Based on the categories and questions you have identified that are important to you and your organization, you can then establish maturity levels or different standards. Maturity model frameworks usually have three to five levels. Each level appraises the maturity of specific domains within an organization.

There are different maturity models with a number of variations. Most maturity models typically include a first level that includes impromptu processes with little organizational alignment. It will then advance to levels that are more defined and integrated. You can adapt the levels, criteria, and terminology to your specific purpose and in a way that makes the most sense for your organization.

The Capability Maturity Model is one of the most common maturity models. While it was originally created to improve product development processes, the five levels included can be applied to other processes as well. The table below outlines how you could apply the model toward evaluating product management maturity.

Level 1 — Initial

At the initial level, organizations may not have a formal environment for managing products or an actual product management team. Processes are very ad hoc. Product development is often unpredictable because the process is constantly changing as work progresses. Performance is dependent on individuals rather than collaboration or tapping into cross-functional expertise.
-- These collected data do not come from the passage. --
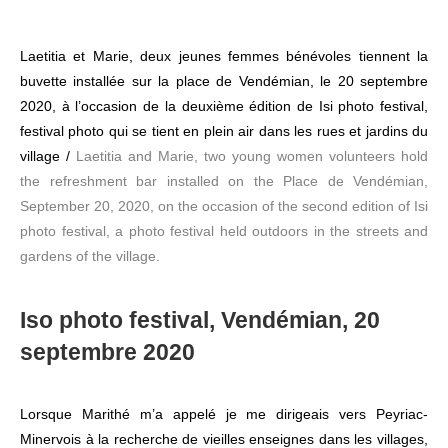
Laetitia et Marie, deux jeunes femmes bénévoles tiennent la
buvette installée sur la place de Vendémian, le 20 septembre
2020, à l’occasion de la deuxième édition de Isi photo festival,
festival photo qui se tient en plein air dans les rues et jardins du
village /
Laetitia and Marie, t
wo young women volunteers hold
the refreshment bar installed on the Place de Vendémian,
September 20, 2020, on the occasion of the second edition of Isi
photo festival, a photo festival held outdoors in the streets and
gardens of the village.
Iso photo festival, Vendémian, 20
septembre 2020
Lorsque Marithé m’a appelé je me dirigeais vers Peyriac-
Minervois à la recherche de vieilles enseignes dans les villages,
There are no goals in place to measure success.

Level 2 — Repeatable

Organizations at the repeatable level start to establish formal practices for managing and implementing product management. Performance and success are repeatable because processes are defined and documented. This level also starts to see requirements and design documentation become more standardized. While effective processes are established and therefore repeatable, processes may still differ across projects and teams.

Level 3 — Defined

The defined level sees more precise practices for product management. Processes are defined and based on cross-functional collaboration and are integrated into the larger organization. These processes serve to help managers and team members perform their work more productively and effectively. Organization-wide training is held, so that proper roles and responsibilities are understood across teams. While processes are well defined and leadership has better insight into ongoing progress, the organization still lacks visibility into overall strategy and metrics of success.

Level 4 — Managed

At the managed level, product strategy is well defined and informs product management processes. These processes are predictable because they are measured and have been refined over time. That means that the organization is able to predict trends in the product management process qualitatively. Measurable goals are set and success metrics are tracked to ensure strategic direction. Because of all this, organizations at the managed level produce high-quality and successful products.

Level 5 — Optimizing

When an organization reaches the optimizing level, every function is focused on continuous improvement. In addition to successful outcomes achieved at the previous level, an optimizing organization is also able to more proactively identify any weaknesses or strengths in product management processes. Product teams analyze any shortcomings to determine their causes and enact changes to prevent them from occurring again. These lessons are also translated to other teams within the organization. Incremental improvement in existing processes and innovation using new systems lead to continuous product management advancements.

Companies can use a maturity model to create a consistent framework for evaluating and improving product management processes in a holistic way. There are many variations of maturity models and you should select one that works for your team and organization.

Product management maturity within a company will vary across by team and over time. But understanding gaps or areas for improvement is pivotal to lasting product and company success.